Beet Farming
I’ve been craving, CRAVING, the Liszt piano orchestrations (isn’t that backward? De-orchestration?). Unfortunately they were left standing, wailing at the altar of my other computer: the old, crummy, dusty leviathan of a desktop hiding in the undertable dust. It’s a scary proposition to boot that baby up. I’d have to grease the wormgears and prime the pumps and lower the cooling rods, and that’s too tiring after another 11-hour workday (boo-hoo me).

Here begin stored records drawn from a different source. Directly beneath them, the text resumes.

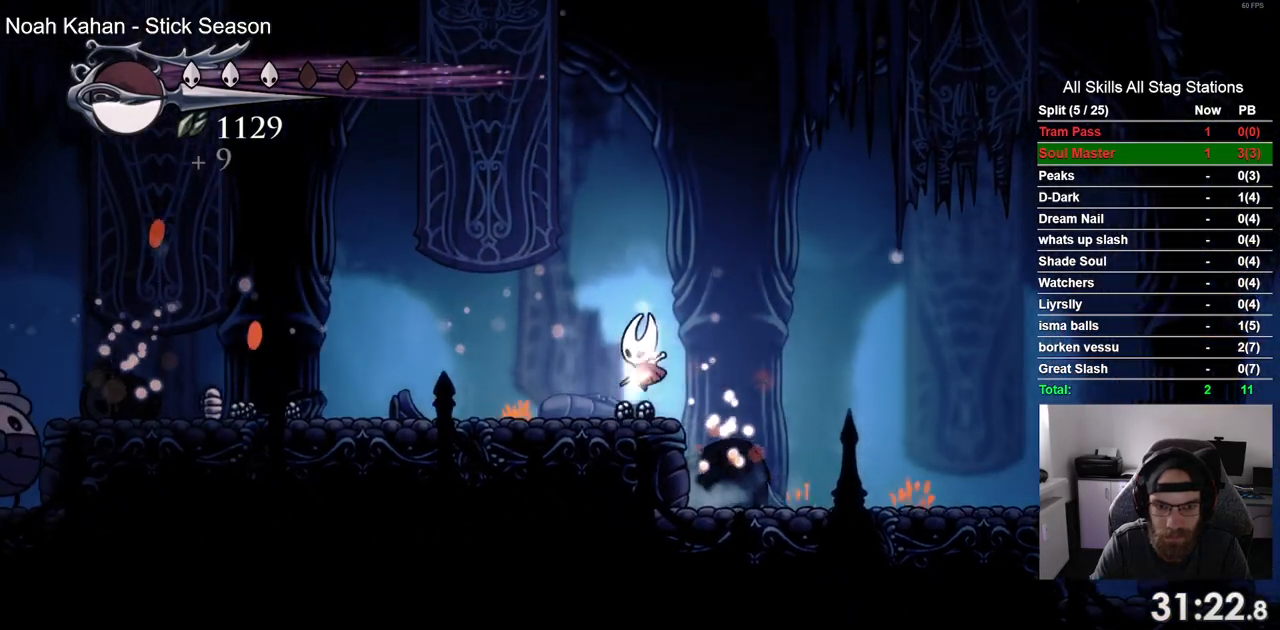
{"dt_ms": 500, "buttons": ["DPAD_LEFT"], "left_stick": "center", "right_stick": "center", "events": []}
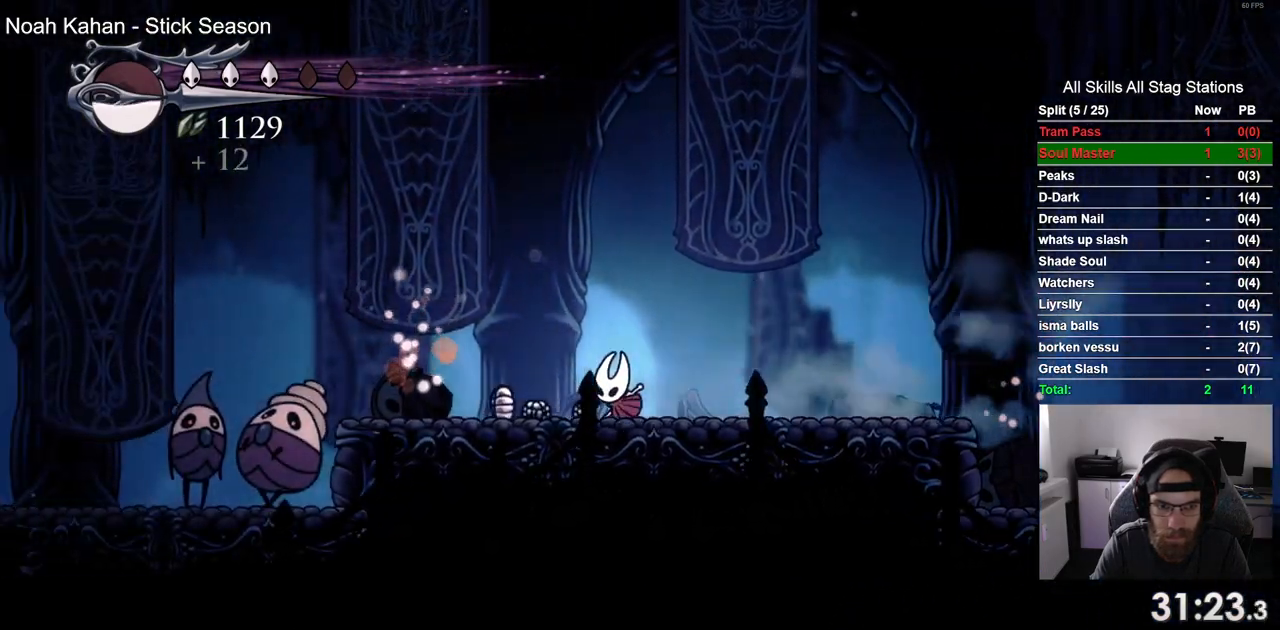
{"dt_ms": 500, "buttons": ["DPAD_LEFT"], "left_stick": "center", "right_stick": "center", "events": []}
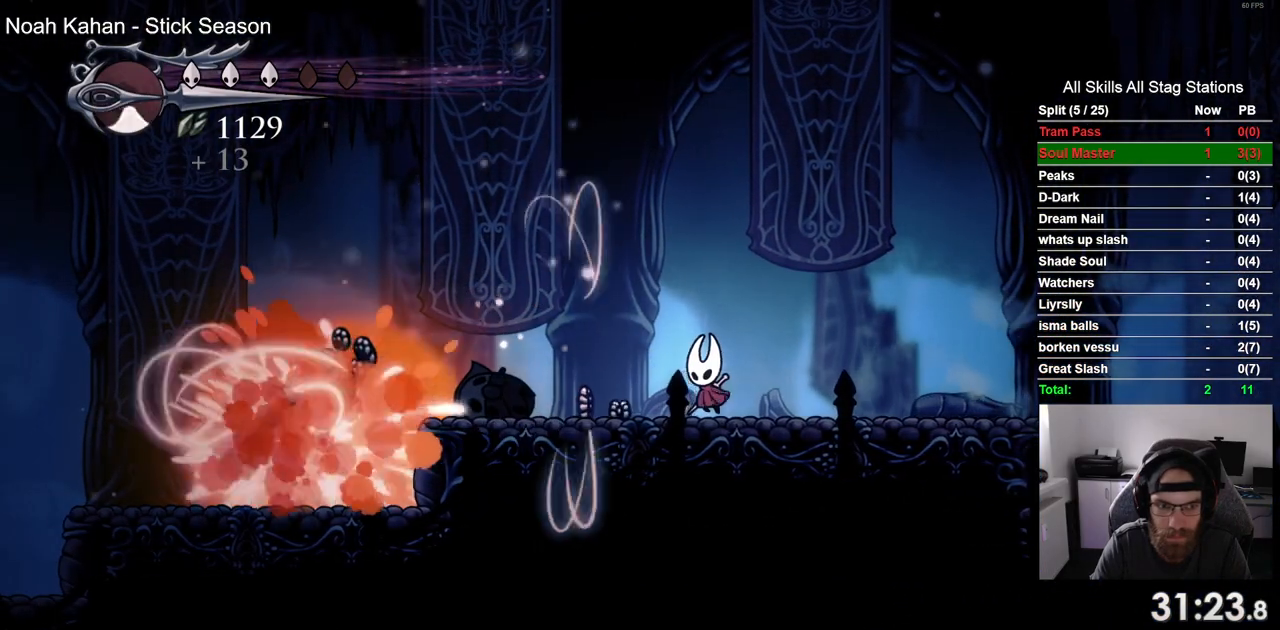
{"dt_ms": 500, "buttons": ["DPAD_LEFT"], "left_stick": "center", "right_stick": "center", "events": []}
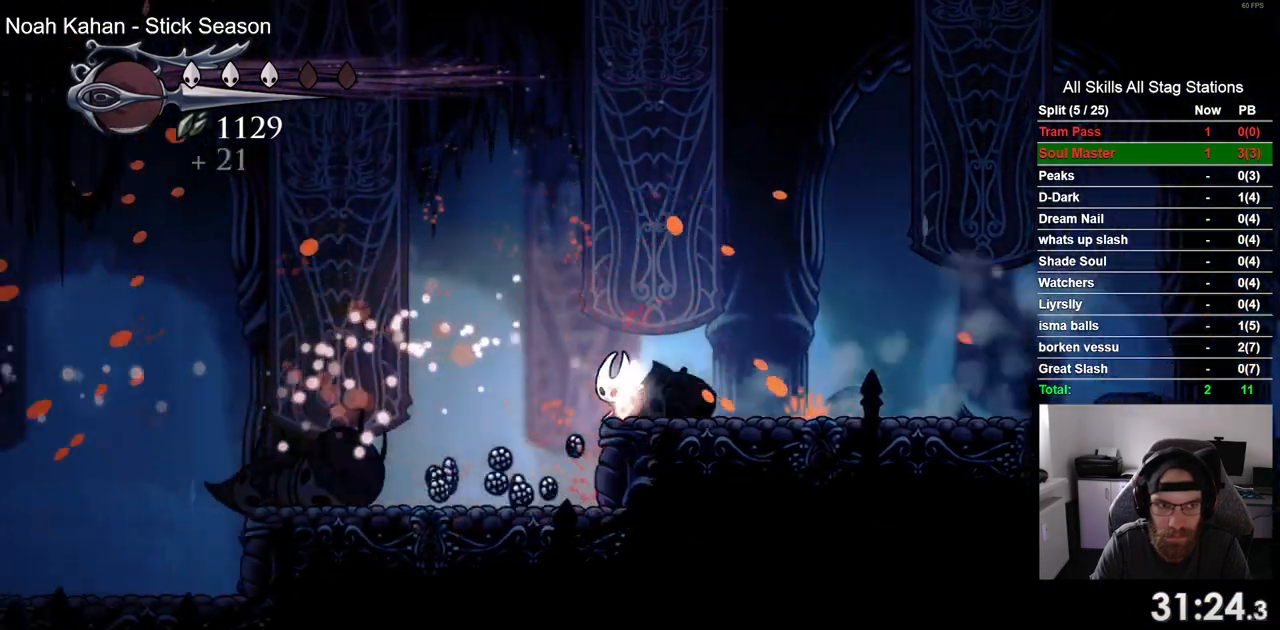
{"dt_ms": 500, "buttons": ["DPAD_LEFT"], "left_stick": "center", "right_stick": "center", "events": [[117, "DPAD_LEFT", "up"], [183, "DPAD_RIGHT", "down"], [367, "DPAD_RIGHT", "up"], [417, "DPAD_LEFT", "down"]]}
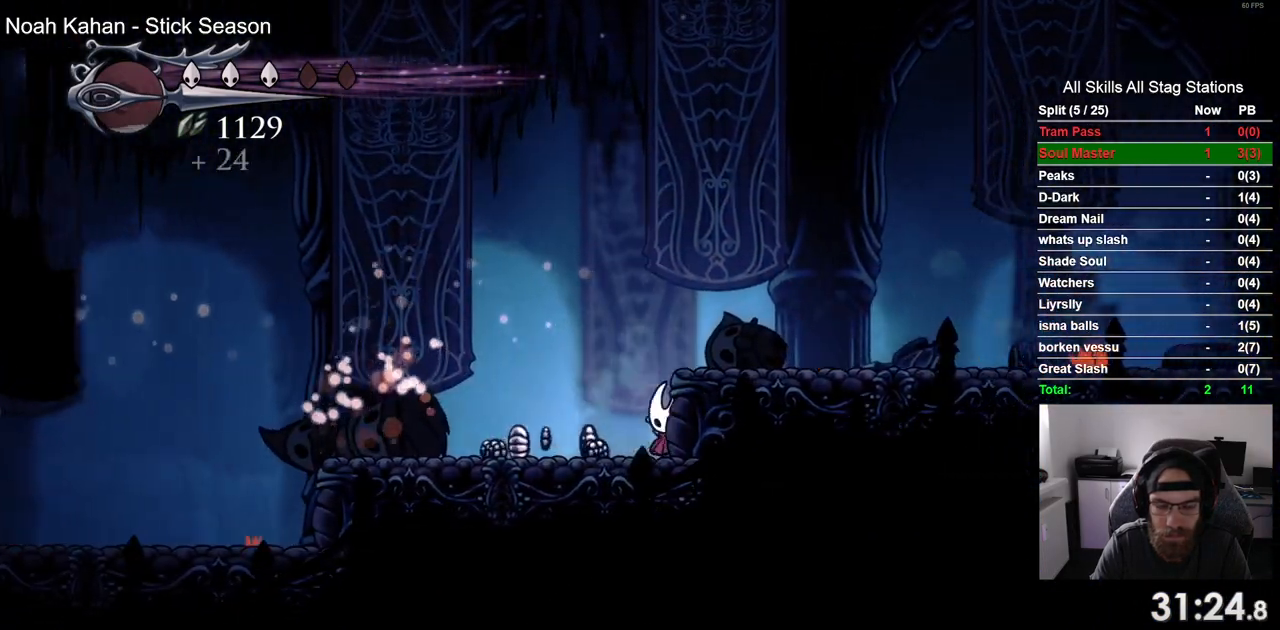
{"dt_ms": 500, "buttons": ["DPAD_LEFT"], "left_stick": "center", "right_stick": "center", "events": []}
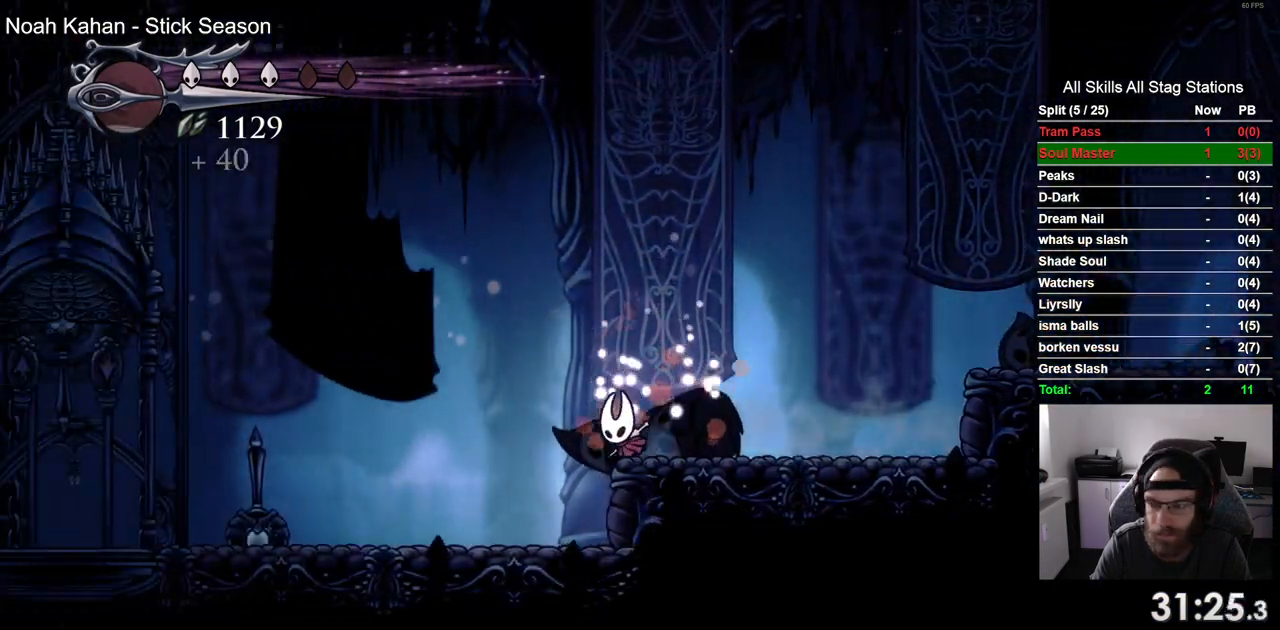
{"dt_ms": 500, "buttons": ["DPAD_LEFT"], "left_stick": "center", "right_stick": "center", "events": []}
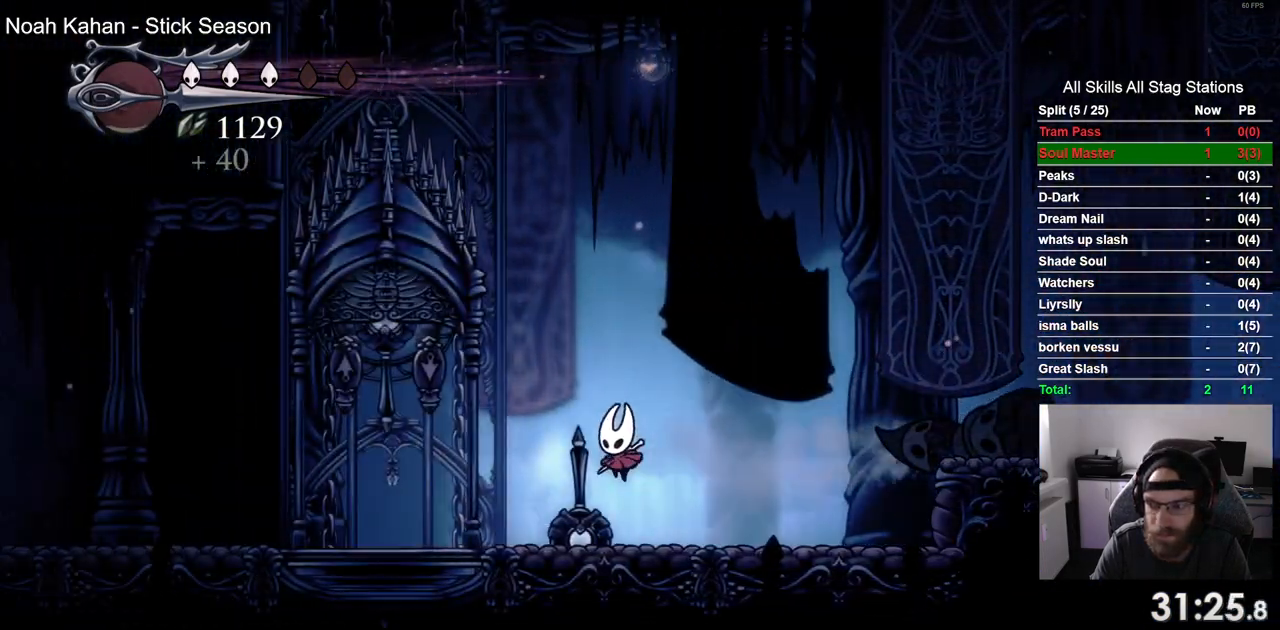
{"dt_ms": 500, "buttons": ["DPAD_LEFT"], "left_stick": "center", "right_stick": "center", "events": []}
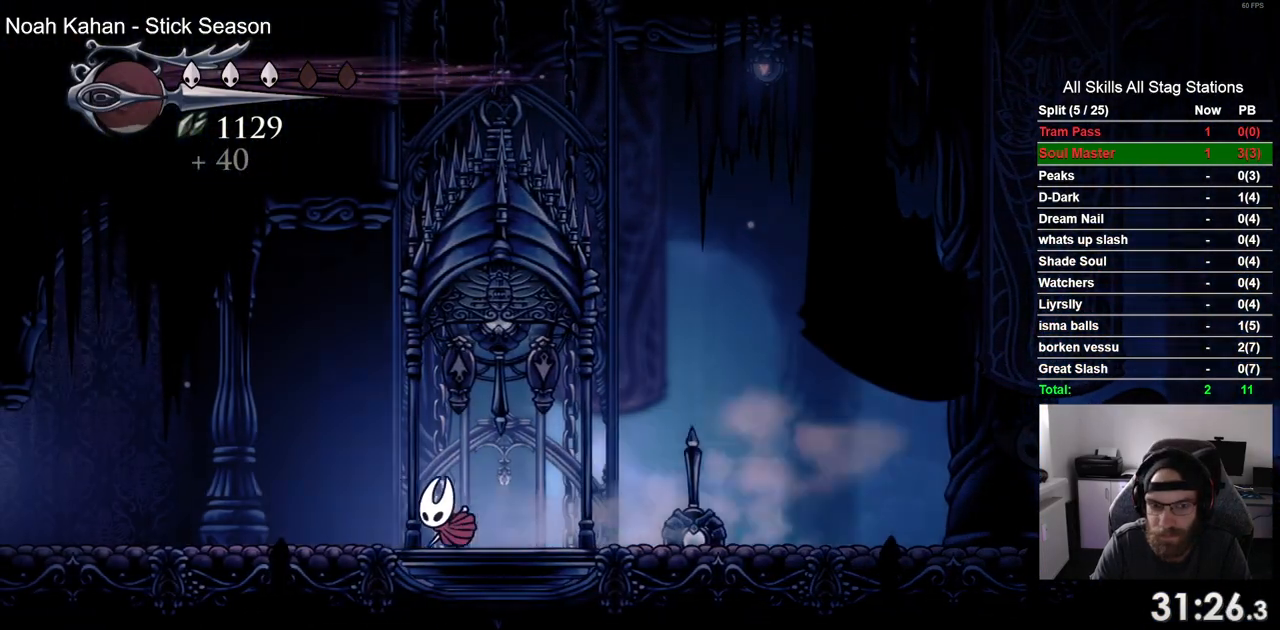
{"dt_ms": 500, "buttons": ["DPAD_RIGHT"], "left_stick": "center", "right_stick": "center", "events": [[367, "DPAD_LEFT", "up"], [367, "DPAD_RIGHT", "down"]]}
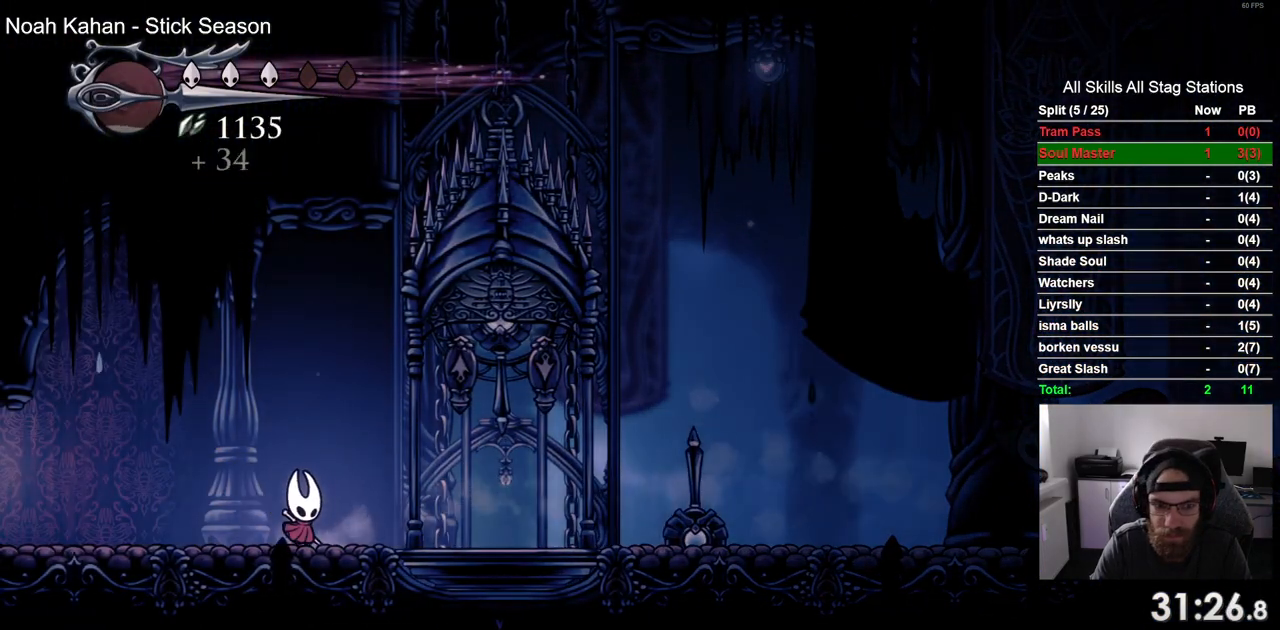
{"dt_ms": 500, "buttons": ["SQUARE", "DPAD_UP", "DPAD_LEFT"], "left_stick": "center", "right_stick": "center", "events": [[400, "SQUARE", "down"], [433, "DPAD_RIGHT", "up"], [433, "DPAD_UP", "down"], [467, "DPAD_LEFT", "down"]]}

So instead I redownloaded them off of eMusic, which (I bloody hope) you get to do for free. Or at least, I downloaded the one that was really rattling the bars of it’s cage: number 6. Despite the classical music hivemind selecting 5 and 9 as THE SYMPHONIES, I prefer 6 and 7. Especially the first movement of 6. The introductory bars are so… well… what’s it like? It’s like the satisfaction you feel when given a beautifully wrapped parcel, or spectacularly presented desert. It’s the anticipatory x-factor. The mouth whetting.
After satisfying THAT von-Beethoveney urge, I moved over to the Appassionata, which also has a stupendously awesome first movement. That trill, man, it rocks. It sounds so stereotypically classical and prissy, and then those plundering, pounding octaves blast the hell out of it. I love the way Arrau plays it, doing the trill in a really precise, delicate, prompt fashion. It’s almost — not quite — sarcastic.
And musical sarcasm is the quickest way into my heart. And/or pants.

February 26th, 2009 at 3:50 pm
I think you would appreciate Alfred Brendel. Sarcasm, wit, call it what you will, his playing is infused with it.
March 1st, 2009 at 4:36 am
And you can’t go past Liszt’s transcription of Mendelssohn’s Wedding March. That piece might seem hackneyed now, but Liszt does a wonderfully witty and irreverent take on it (which suggests that it was already hackneyed then!).
March 9th, 2009 at 10:45 pm
Yo dudes, thanks for the recs! I’ll check them out this week.